*** Opening of EXCERPTED DATA ***
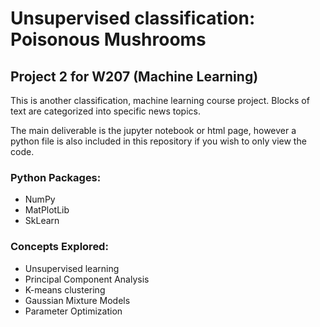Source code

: # Unsupervised classification: Poisonous Mushrooms

## Project 2 for W207 (Machine Learning)

This is another classification, machine learning course project. Blocks of text are categorized into specific news topics. 

The main deliverable is the jupyter notebook or html page, however a python file is also included in this repository if you wish to only view the code.

### Python Packages:
* NumPy
* MatPlotLib
* SkLearn

### Concepts Explored:
* Unsupervised learning
* Principal Component Analysis
* K-means clustering
* Gaussian Mixture Models
* Parameter Optimization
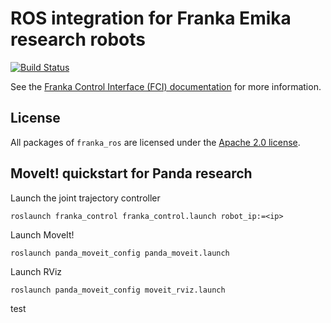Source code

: # ROS integration for Franka Emika research robots

[![Build Status][travis-status]][travis]

See the [Franka Control Interface (FCI) documentation][fci-docs] for more information.

## License

All packages of `franka_ros` are licensed under the [Apache 2.0 license][apache-2.0].

## MoveIt! quickstart for Panda research

Launch the joint trajectory controller

`roslaunch franka_control franka_control.launch robot_ip:=<ip>`

Launch MoveIt!

`roslaunch panda_moveit_config panda_moveit.launch`

Launch RViz

`roslaunch panda_moveit_config moveit_rviz.launch`

[apache-2.0]: https://www.apache.org/licenses/LICENSE-2.0.html
[fci-docs]: https://frankaemika.github.io/docs
[travis-status]: https://travis-ci.org/frankaemika/franka_ros.svg?branch=kinetic-devel
[travis]: https://travis-ci.org/frankaemika/franka_ros

test
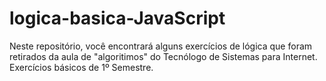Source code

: # logica-basica-JavaScript
 Neste repositório, você encontrará alguns exercícios de lógica que foram retirados da aula de "algoritimos" do Tecnólogo de Sistemas para Internet. Exercícios básicos de 1º Semestre.
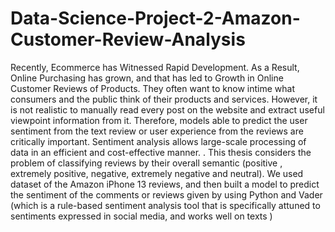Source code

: # Data-Science-Project-2-Amazon-Customer-Review-Analysis

Recently, Ecommerce has Witnessed Rapid Development. As a Result, Online Purchasing has grown, and that has led to Growth in Online Customer Reviews of Products. They often want to know intime what consumers and the public think of their products and services. However, it is not realistic to manually read every post on the website and extract useful viewpoint information from it. Therefore, models able to predict the user sentiment from the text review or user experience from the reviews are critically important. Sentiment analysis allows large-scale processing of data in an efficient and cost-effective manner. . This thesis considers the problem of classifying reviews by their overall semantic (positive , extremely positive,  negative, extremely negative and neutral). We used dataset of the Amazon iPhone 13 reviews, and then built a model to predict the sentiment of the comments or reviews  given  by  using Python and  Vader (which is a rule-based sentiment analysis tool that is specifically attuned to sentiments expressed in social media, and works well on texts )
*** Close of EXCERPTED DATA ***
PROMPT >>
Reproduce the records verbatim, starting with the line that contains "classification: Poisonous Mushrooms" and going on through the line that contains "All packages of", with both of those lines included. Omit the pictures from your answer.

RESPONSE BELOW >>
: # Unsupervised classification: Poisonous Mushrooms

## Project 2 for W207 (Machine Learning)

This is another classification, machine learning course project. Blocks of text are categorized into specific news topics. 

The main deliverable is the jupyter notebook or html page, however a python file is also included in this repository if you wish to only view the code.

### Python Packages:
* NumPy
* MatPlotLib
* SkLearn

### Concepts Explored:
* Unsupervised learning
* Principal Component Analysis
* K-means clustering
* Gaussian Mixture Models
* Parameter Optimization
Source code

: # ROS integration for Franka Emika research robots

[![Build Status][travis-status]][travis]

See the [Franka Control Interface (FCI) documentation][fci-docs] for more information.

## License

All packages of `franka_ros` are licensed under the [Apache 2.0 license][apache-2.0].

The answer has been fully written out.